Despite her experience, Miller said she's open to taking another Internet job. Indeed, many executives with similar stories to tell have not soured on the New Economy, accepting their fate as part of doing business in a rapidly changing landscape.

One of them is Joseph Galli, former president of Black & Decker's power tools and accessories division, who has worked at two Internet companies since leaving the Maryland-based tools maker last year.

Galli left a job that paid him a base salary of nearly $500,000 and a cash bonus of $600,000 in 1998, according to Black & Decker's 1999 proxy. He also had the option to buy 75,000 shares at $54 each, at a time when the stock was selling for around $60.
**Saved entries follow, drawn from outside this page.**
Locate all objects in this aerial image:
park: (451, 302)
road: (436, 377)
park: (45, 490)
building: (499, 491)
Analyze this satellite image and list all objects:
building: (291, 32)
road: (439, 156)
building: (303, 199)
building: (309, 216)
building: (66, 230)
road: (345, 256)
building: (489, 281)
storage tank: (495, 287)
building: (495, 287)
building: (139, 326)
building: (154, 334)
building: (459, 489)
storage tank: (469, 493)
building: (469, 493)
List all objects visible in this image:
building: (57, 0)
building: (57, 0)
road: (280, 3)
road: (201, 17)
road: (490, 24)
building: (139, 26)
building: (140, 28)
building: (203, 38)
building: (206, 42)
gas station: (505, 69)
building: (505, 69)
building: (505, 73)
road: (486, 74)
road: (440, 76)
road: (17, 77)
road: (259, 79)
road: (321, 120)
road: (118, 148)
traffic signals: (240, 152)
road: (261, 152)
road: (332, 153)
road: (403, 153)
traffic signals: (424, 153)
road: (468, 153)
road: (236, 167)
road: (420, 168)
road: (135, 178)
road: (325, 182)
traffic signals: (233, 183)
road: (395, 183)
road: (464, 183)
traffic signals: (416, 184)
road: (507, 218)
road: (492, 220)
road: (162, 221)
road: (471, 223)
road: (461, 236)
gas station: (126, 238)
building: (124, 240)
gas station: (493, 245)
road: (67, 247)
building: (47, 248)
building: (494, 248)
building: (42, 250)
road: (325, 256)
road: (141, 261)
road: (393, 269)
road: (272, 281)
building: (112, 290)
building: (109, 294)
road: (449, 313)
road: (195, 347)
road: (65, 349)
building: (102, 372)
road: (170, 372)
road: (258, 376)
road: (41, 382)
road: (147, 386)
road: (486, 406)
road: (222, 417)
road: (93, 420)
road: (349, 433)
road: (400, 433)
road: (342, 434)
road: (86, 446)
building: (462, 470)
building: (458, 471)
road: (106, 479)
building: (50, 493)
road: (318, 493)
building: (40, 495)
When he joined Amazon.com as president in June last year, the Seattle e-tailer offset his 60 percent pay cut with a $2.9 million signing bonus and the option to buy nearly 4 million shares for about $58 each.

But when Galli resigned from Amazon a year later to head VerticalNet, a business-to-business e-commerce player, the stock price was about $38--rendering his millions of options worthless.

Still, it would be a mistake to dismiss all technology companies. Many continue to thrive and expand, especially in the areas of network infrastructure and business-to-business transactions.

"I think it will be difficult to take an Old Economy executive and have them work at a B2C company," Holman said. "But in other categories, like B2B, it may not be that tough of a sale."

News.com's Stefanie Olsen contributed to this report.